Elecciones fracasadas

Agapito Maestre


Todo lo que nos temíamos, desgraciadamente, ha sucedido. Los índices de participación han caído estrepitosamente; en algunos lugares, la participación electoral es ridícula. Estas elecciones se hacían para formar un gobierno, pero los resultados son tan endemoniados que casi lo hacen imposible. Los resultados reflejan un país instalado en la incertidumbre más absoluta. El parlamento será ingobernable y el gobierno, cualquier gobierno que se inventen los políticos, será inestable. Dicho en corto y por derecho: son unas elecciones fracasadas. No valen para nada. La esperanza que contiene una elección, incluida la del 20-D, es alcanzar un gobierno estable para la nación. Eso, exactamente, es inviable. La esperanza está muerta. Los resultados electorales imposibilitan cualquier legitimación. La cosa es tan terrible que incluso podrían repetirse estas elecciones. Hay políticos serios que ya están pensando esa posibilidad.

España es así. Extrema. El primer responsable de la ingobernabilidad y la inestabilidad tiene un nombre Mariano Rajoy.

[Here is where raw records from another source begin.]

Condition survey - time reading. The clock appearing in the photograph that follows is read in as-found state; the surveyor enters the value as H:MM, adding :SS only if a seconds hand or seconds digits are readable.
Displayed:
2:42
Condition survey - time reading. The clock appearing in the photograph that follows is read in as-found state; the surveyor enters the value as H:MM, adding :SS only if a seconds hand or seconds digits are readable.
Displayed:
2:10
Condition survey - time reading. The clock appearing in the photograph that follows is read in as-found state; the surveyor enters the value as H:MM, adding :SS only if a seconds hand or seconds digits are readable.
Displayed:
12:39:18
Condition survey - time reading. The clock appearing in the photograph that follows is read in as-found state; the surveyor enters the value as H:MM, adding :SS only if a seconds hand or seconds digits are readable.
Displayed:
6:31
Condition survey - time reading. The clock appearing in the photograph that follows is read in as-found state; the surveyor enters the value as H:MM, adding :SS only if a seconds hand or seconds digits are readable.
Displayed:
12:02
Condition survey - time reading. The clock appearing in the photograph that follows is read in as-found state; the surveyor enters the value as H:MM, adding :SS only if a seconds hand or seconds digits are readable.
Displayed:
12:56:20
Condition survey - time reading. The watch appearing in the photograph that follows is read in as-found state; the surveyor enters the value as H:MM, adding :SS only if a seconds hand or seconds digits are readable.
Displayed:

Los resultados electorales hacen imposible los pactos, sencillamente, porque nadie tiene fuerza suficiente para liderar mínimamente el proceso. La única salida posible sería una gran coalición entre PP y PSOE. Pero eso es como creer que hay unicornios. Estos dos partidos se odian y sus líderes no se soportan. El resto de combinaciones no tiene viabilidad. Las diferencias de escaños entre los grandes partidos no son relevantes para formar un gobierno. No puede formarse un gobierno medianamente con fuerza. La negociación, la cesión y la formación de equipos de los partidos serán decisivas para mantener una cierta estabilidad. ¿Cuánto durará ese gobierno? Poco, porque ninguno de los que pacta tiene legitimidad suficiente para fijar la agenda que debe pactarse. El desastre está asegurado. Habrá elecciones anticipadas muy pronto.

España es así. Repito: Extrema. Exagerada.

El principal culpable de la cosa es Mariano Rajoy. Los otros líderes políticos, junto a los medios de comunicación y las casas demoscópicas, también tiene alguna culpa. Pero de eso ya habrá ocasión de hablar. De momento, la cosa es sencilla de resumir: por un lado, Podemos ha roto, definitivamente, el bipartidismo, pero no consigue que dimitan Rajoy ni Sánchez. Tampoco alcanzará un poder capaz de conformar un gobierno sensato con los socialistas, o sea su poder pudiera ser tan efímero como sus múltiples coaliciones… Rajoy y Sánchez han perdido estrepitosamente con respecto a las elecciones de 2011, pero no dimitirán. Aquí nunca dimite nadie. El paquidermo del bipartidismo está muerto, pero sus cuatro enormes patas (medios de comunicación, el aparato de agitación y propaganda del Estado, las tradiciones más plebeyas de la sociedad de masas y una partitocracia sin autolimitación) le impiden caer. Por otro lado, Ciudadanos ha conseguido unos resultados decentes, pero sus dirigentes tendrán que estar muy listos… A pesar de todo, sigue siendo la gran esperanza, la gran alternativa, para detener el secesionismo catalán y llegar más pronto que tarde a la Moncloa.